*Exercise aim*. Within these entries, which lines include the string "oriented"? Copy each one.

*Input*.
[Start of Attachment]

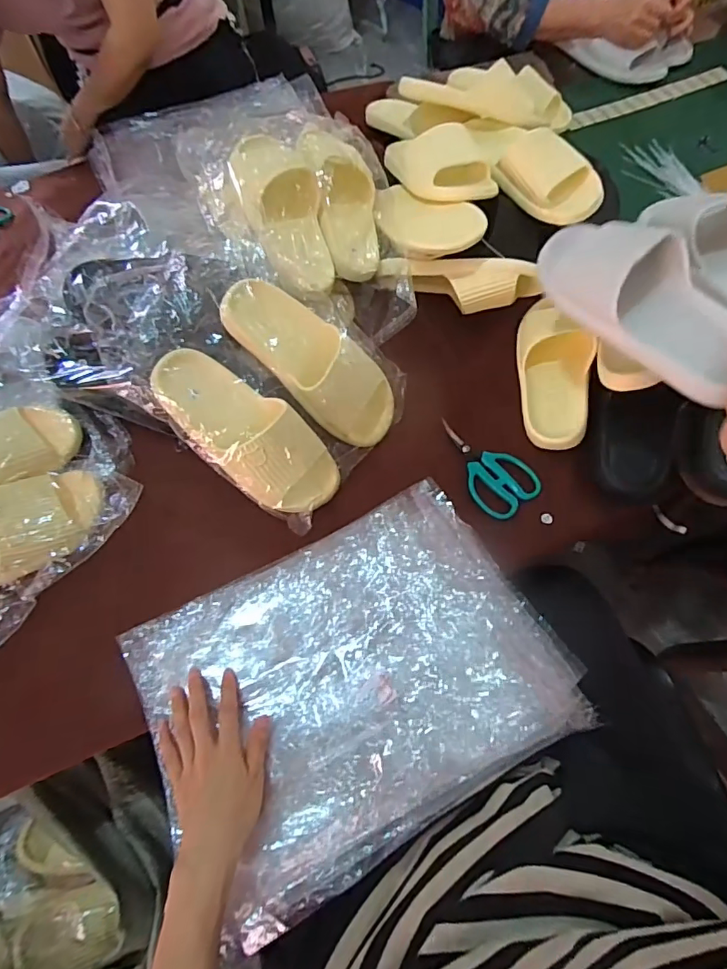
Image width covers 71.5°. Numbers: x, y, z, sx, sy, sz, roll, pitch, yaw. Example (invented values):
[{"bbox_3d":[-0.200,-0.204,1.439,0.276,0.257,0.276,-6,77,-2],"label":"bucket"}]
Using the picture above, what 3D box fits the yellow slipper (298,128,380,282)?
[{"bbox_3d":[-0.024,-0.396,0.704,0.094,0.077,0.218,-12,92,-4],"label":"yellow slipper"}]

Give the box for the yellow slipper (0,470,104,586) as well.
[{"bbox_3d":[-0.420,0.062,0.572,0.235,0.057,0.098,-23,67,-8],"label":"yellow slipper"}]

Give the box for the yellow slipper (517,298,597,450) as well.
[{"bbox_3d":[0.259,-0.159,0.670,0.089,0.058,0.225,5,66,4],"label":"yellow slipper"}]

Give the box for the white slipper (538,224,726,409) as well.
[{"bbox_3d":[0.280,-0.197,0.515,0.110,0.064,0.256,-29,67,-11],"label":"white slipper"}]

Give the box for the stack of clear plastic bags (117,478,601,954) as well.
[{"bbox_3d":[-0.016,0.192,0.520,0.392,0.087,0.302,-28,68,-10],"label":"stack of clear plastic bags"}]

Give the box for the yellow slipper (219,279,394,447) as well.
[{"bbox_3d":[-0.057,-0.152,0.622,0.252,0.055,0.096,41,70,-16],"label":"yellow slipper"}]

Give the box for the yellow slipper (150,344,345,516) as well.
[{"bbox_3d":[-0.130,-0.058,0.578,0.237,0.051,0.096,40,70,-14],"label":"yellow slipper"}]

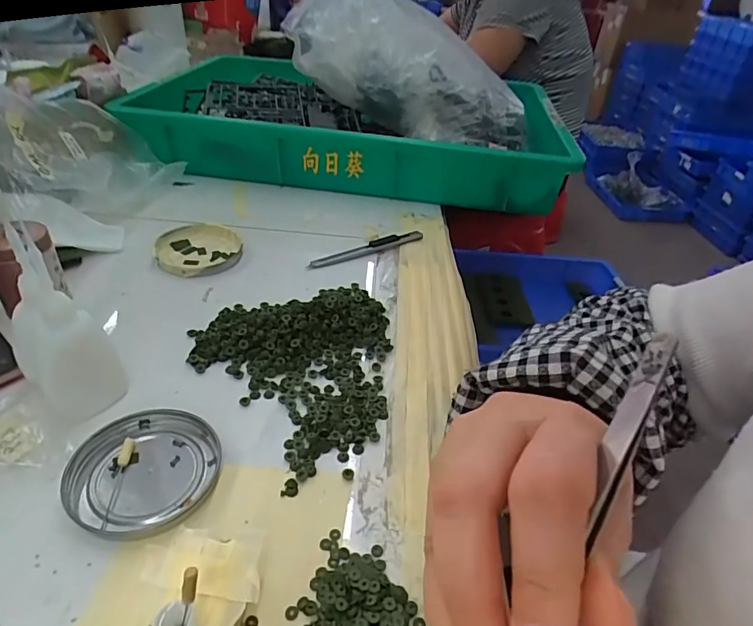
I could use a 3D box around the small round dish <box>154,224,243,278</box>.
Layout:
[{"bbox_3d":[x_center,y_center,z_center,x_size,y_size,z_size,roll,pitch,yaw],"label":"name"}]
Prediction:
[{"bbox_3d":[-0.169,-0.061,0.464,0.075,0.013,0.079,-7,39,-18],"label":"small round dish"}]

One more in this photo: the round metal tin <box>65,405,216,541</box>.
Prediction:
[{"bbox_3d":[-0.130,0.087,0.275,0.079,0.008,0.074,4,37,-3],"label":"round metal tin"}]

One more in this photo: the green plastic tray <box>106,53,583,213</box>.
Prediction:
[{"bbox_3d":[-0.029,-0.276,0.709,0.543,0.082,0.365,8,37,2],"label":"green plastic tray"}]

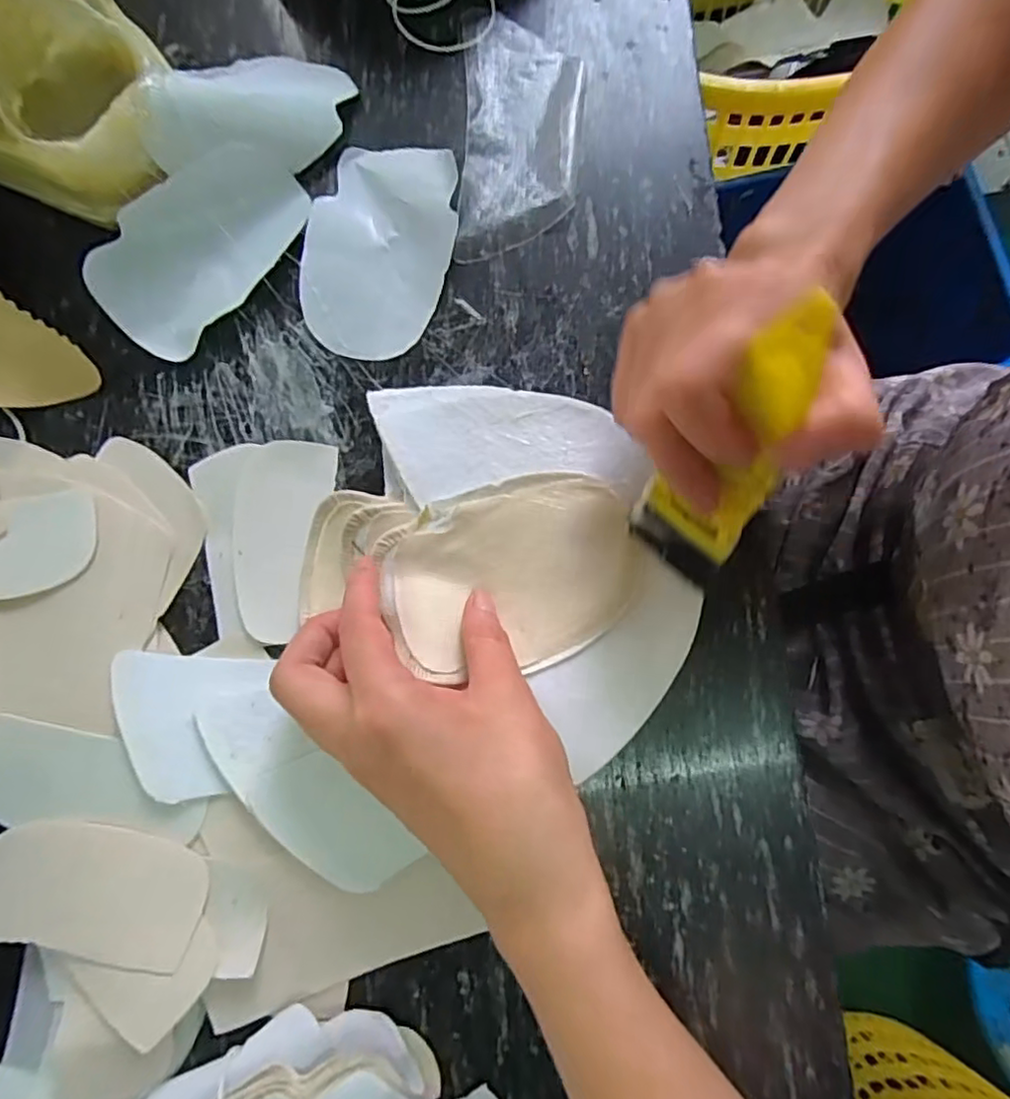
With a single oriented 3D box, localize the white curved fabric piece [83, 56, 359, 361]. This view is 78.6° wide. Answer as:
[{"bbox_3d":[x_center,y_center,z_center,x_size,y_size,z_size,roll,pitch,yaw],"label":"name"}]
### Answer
[{"bbox_3d":[-0.136,-0.178,0.295,0.072,0.039,0.173,25,81,5],"label":"white curved fabric piece"}]

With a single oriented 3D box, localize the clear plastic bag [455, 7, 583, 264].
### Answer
[{"bbox_3d":[0.007,-0.216,0.317,0.059,0.005,0.139,0,81,4],"label":"clear plastic bag"}]

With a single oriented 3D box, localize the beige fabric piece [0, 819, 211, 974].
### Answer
[{"bbox_3d":[-0.165,0.137,0.247,0.086,0.005,0.047,10,82,6],"label":"beige fabric piece"}]

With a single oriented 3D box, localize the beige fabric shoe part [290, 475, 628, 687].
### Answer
[{"bbox_3d":[-0.017,0.011,0.266,0.143,0.022,0.079,-3,79,-1],"label":"beige fabric shoe part"}]

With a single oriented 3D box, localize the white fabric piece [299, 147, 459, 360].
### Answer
[{"bbox_3d":[-0.063,-0.149,0.303,0.071,0.012,0.108,5,81,5],"label":"white fabric piece"}]

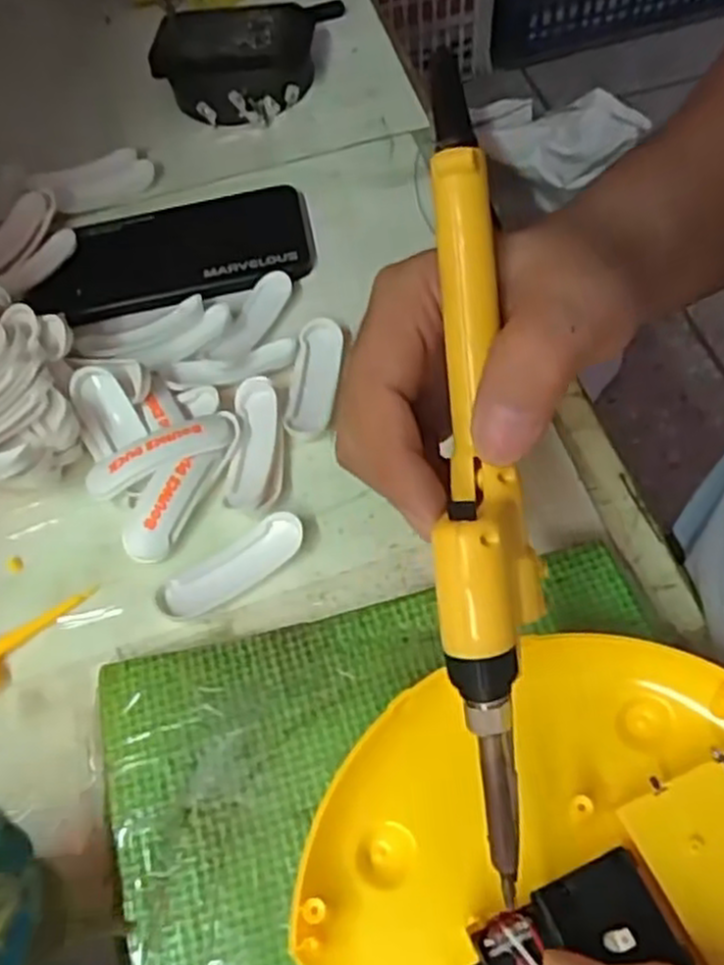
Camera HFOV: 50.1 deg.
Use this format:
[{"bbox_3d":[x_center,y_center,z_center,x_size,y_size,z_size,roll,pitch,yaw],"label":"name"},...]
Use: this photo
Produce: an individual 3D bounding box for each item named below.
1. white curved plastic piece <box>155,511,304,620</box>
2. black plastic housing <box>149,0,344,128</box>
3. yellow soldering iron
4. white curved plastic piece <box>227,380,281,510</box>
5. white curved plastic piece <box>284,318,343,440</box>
[{"bbox_3d":[-0.057,0.037,0.343,0.069,0.008,0.022,-30,60,-12],"label":"white curved plastic piece"},{"bbox_3d":[-0.067,-0.299,0.533,0.147,0.042,0.087,-28,60,-8],"label":"black plastic housing"},{"bbox_3d":[0.033,-0.012,0.217,0.029,0.025,0.226,-3,81,0],"label":"yellow soldering iron"},{"bbox_3d":[-0.051,-0.019,0.371,0.024,0.009,0.071,-3,58,4],"label":"white curved plastic piece"},{"bbox_3d":[-0.025,-0.053,0.393,0.022,0.010,0.071,3,59,8],"label":"white curved plastic piece"}]

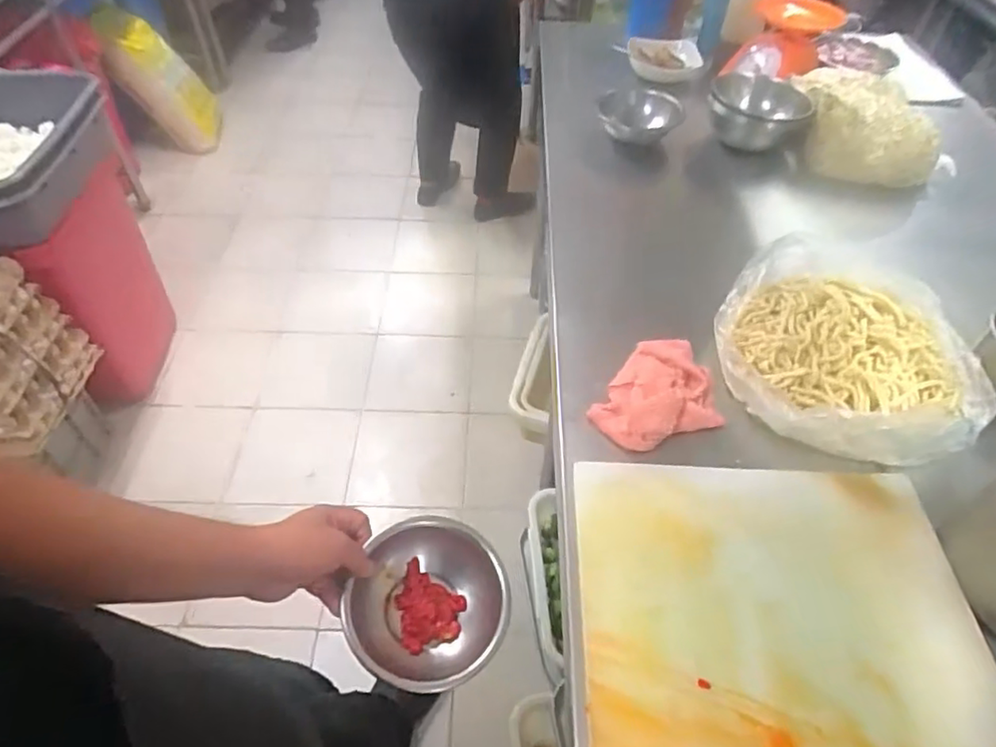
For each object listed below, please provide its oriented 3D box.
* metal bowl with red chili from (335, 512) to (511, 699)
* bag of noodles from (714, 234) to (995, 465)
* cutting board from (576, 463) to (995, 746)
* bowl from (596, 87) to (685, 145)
[{"bbox_3d":[-0.065,0.226,0.594,0.144,0.058,0.157,2,49,-2],"label":"metal bowl with red chili"},{"bbox_3d":[0.397,-0.032,0.711,0.273,0.074,0.271,20,52,16],"label":"bag of noodles"},{"bbox_3d":[0.242,0.282,0.478,0.331,0.035,0.478,3,49,-1],"label":"cutting board"},{"bbox_3d":[0.263,-0.487,1.144,0.149,0.054,0.154,2,49,1],"label":"bowl"}]

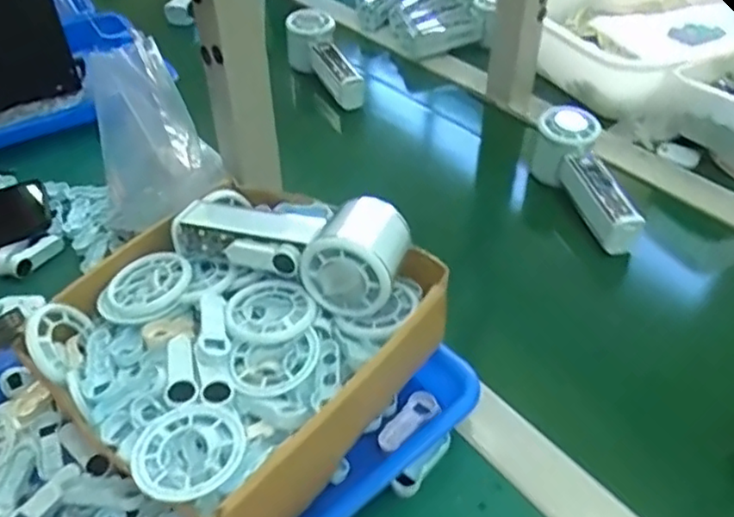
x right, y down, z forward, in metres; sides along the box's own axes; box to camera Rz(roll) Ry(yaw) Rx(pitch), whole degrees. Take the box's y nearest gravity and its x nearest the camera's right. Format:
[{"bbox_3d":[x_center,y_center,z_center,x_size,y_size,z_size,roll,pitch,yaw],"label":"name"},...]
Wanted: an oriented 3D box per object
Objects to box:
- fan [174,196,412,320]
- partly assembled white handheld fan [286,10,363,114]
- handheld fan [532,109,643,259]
[{"bbox_3d":[-0.049,-0.016,0.433,0.150,0.046,0.070,12,44,13],"label":"fan"},{"bbox_3d":[-0.044,-0.234,0.787,0.050,0.071,0.147,-25,63,-24],"label":"partly assembled white handheld fan"},{"bbox_3d":[0.203,-0.070,0.602,0.053,0.053,0.150,-15,61,-14],"label":"handheld fan"}]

[End of Attachment]

*Answer to the problem*.
With a single oriented 3D box, localize the white curved fabric piece [83, 56, 359, 361]. This view is 78.6° wide. Answer as:
With a single oriented 3D box, localize the clear plastic bag [455, 7, 583, 264].
With a single oriented 3D box, localize the beige fabric piece [0, 819, 211, 974].
With a single oriented 3D box, localize the beige fabric shoe part [290, 475, 628, 687].
With a single oriented 3D box, localize the white fabric piece [299, 147, 459, 360].
For each object listed below, please provide its oriented 3D box.
Wanted: an oriented 3D box per object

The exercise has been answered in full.